(Pose estimation data)
>>>>

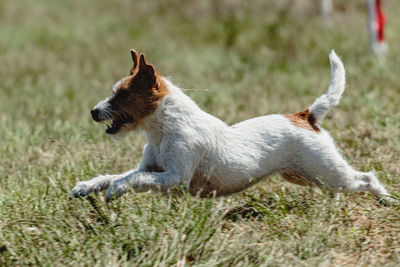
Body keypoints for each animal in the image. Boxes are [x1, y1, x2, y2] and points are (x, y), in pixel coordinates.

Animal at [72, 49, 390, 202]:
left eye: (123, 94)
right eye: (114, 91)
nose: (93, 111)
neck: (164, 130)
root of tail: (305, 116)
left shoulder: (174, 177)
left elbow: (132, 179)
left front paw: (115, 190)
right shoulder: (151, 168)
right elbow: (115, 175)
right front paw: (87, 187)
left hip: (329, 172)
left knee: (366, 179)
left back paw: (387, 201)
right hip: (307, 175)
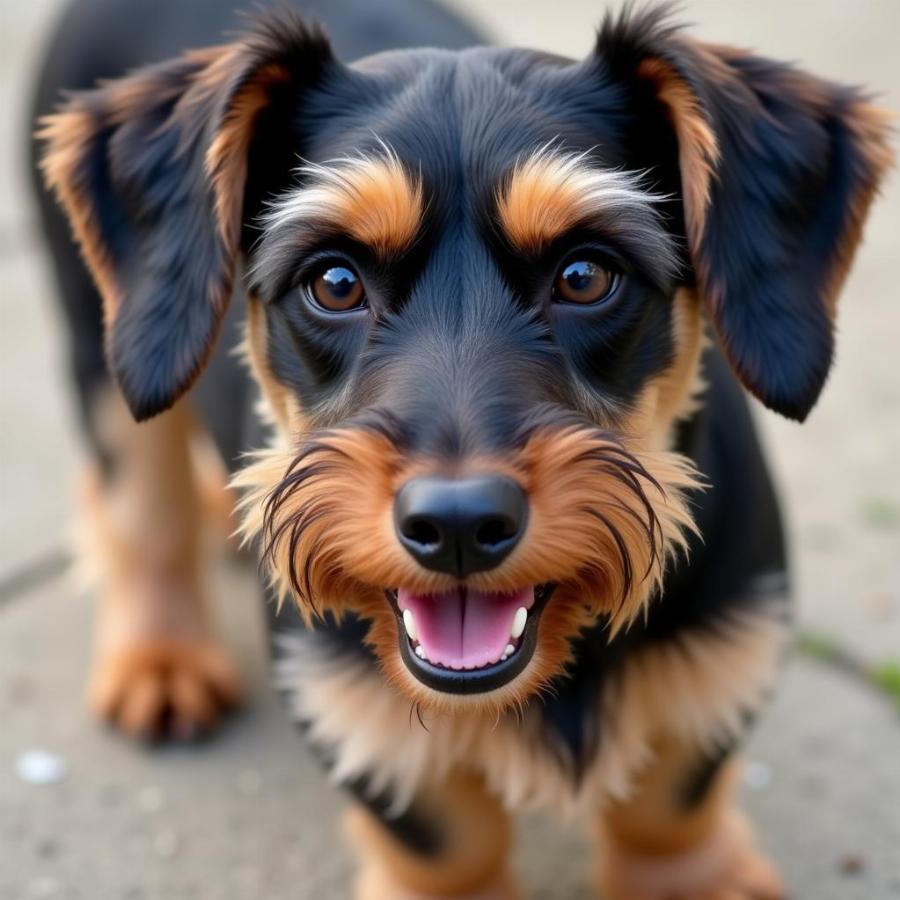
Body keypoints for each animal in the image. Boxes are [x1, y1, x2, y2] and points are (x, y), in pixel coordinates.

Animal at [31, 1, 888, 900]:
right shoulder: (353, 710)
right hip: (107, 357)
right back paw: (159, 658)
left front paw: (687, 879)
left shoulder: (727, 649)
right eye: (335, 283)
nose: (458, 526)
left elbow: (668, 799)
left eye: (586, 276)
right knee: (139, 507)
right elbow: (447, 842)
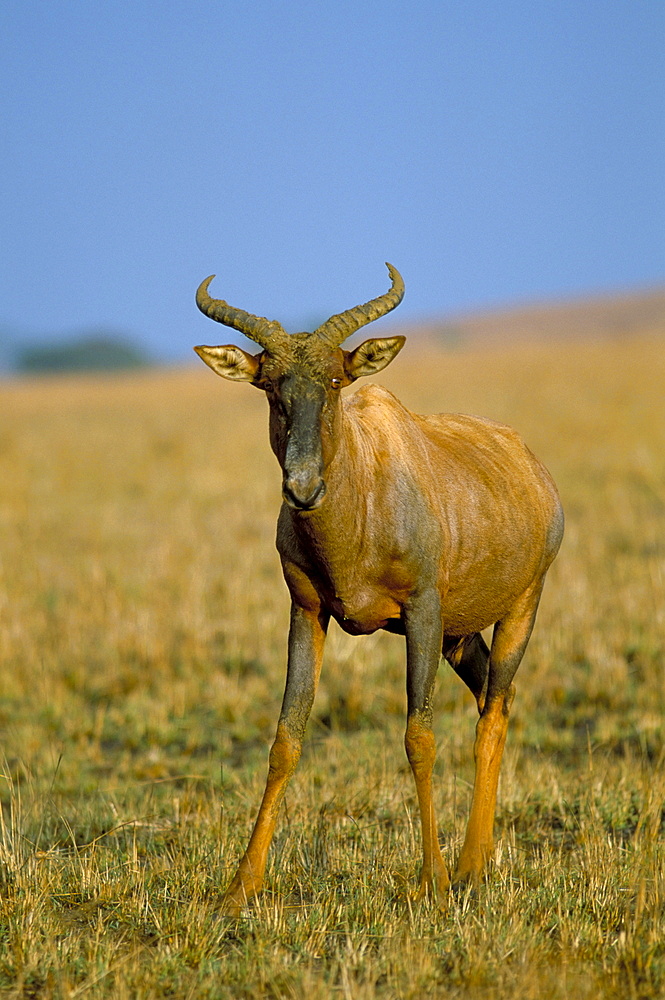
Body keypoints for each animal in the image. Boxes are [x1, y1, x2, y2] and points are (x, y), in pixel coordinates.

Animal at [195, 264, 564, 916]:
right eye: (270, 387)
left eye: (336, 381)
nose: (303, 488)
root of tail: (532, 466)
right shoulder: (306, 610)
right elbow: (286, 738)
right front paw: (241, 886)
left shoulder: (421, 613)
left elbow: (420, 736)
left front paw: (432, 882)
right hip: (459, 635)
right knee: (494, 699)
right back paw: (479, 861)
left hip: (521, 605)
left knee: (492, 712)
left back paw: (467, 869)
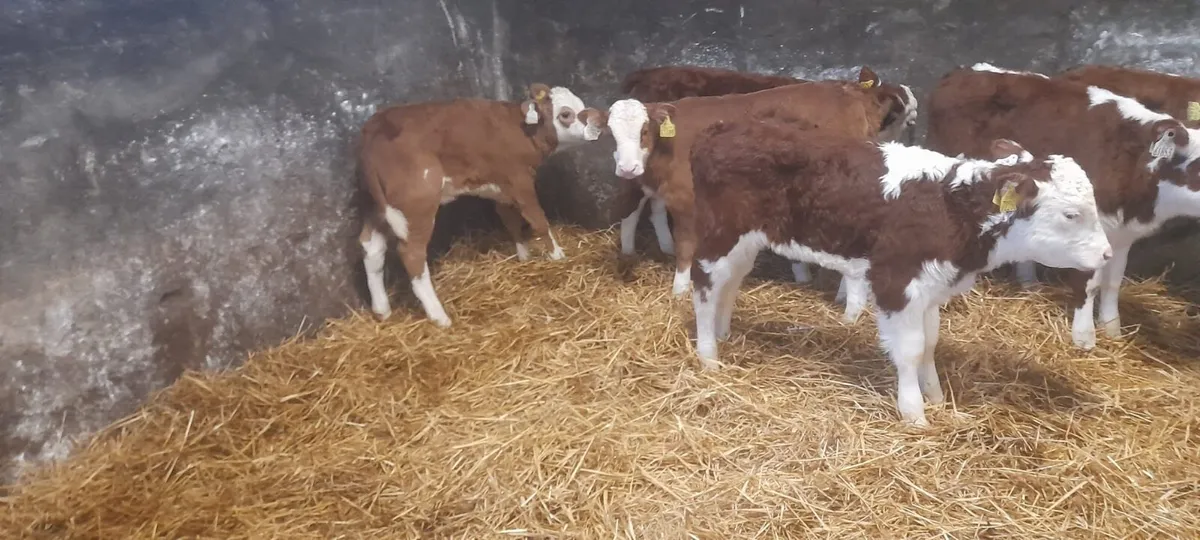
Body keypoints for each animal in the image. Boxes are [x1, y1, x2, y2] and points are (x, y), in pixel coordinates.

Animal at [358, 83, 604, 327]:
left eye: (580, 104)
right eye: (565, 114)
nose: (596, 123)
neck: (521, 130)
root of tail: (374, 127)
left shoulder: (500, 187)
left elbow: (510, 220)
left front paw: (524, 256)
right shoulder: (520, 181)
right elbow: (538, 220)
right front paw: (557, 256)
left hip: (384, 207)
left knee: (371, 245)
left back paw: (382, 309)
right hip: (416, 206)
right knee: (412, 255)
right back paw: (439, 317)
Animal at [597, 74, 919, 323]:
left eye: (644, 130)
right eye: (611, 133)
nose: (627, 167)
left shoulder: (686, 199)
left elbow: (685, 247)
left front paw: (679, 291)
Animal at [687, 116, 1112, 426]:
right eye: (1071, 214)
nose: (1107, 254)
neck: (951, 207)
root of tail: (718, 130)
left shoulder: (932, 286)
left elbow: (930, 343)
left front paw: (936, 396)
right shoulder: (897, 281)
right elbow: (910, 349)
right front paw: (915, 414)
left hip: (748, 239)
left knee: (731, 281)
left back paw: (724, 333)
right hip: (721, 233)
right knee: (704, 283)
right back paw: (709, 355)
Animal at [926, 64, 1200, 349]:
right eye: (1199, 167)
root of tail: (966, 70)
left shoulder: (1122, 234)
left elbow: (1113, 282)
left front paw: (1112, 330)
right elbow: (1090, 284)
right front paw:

<<<<

### Aim of the exercise
With the line holding "left hip: (384, 207)" as the first and the line holding "left elbow: (930, 343)" as the last, set down that range of the entries above exactly, and nothing else.

### Solved problem
left hip: (384, 207)
left knee: (371, 245)
left back paw: (382, 309)
right hip: (416, 206)
right knee: (412, 255)
right back paw: (439, 317)
Animal at [597, 74, 919, 323]:
left eye: (644, 130)
right eye: (611, 133)
nose: (627, 167)
left shoulder: (686, 199)
left elbow: (685, 247)
left front paw: (679, 291)
Animal at [687, 116, 1112, 426]:
right eye: (1071, 214)
nose: (1107, 254)
neck: (951, 207)
root of tail: (718, 130)
left shoulder: (932, 286)
left elbow: (930, 343)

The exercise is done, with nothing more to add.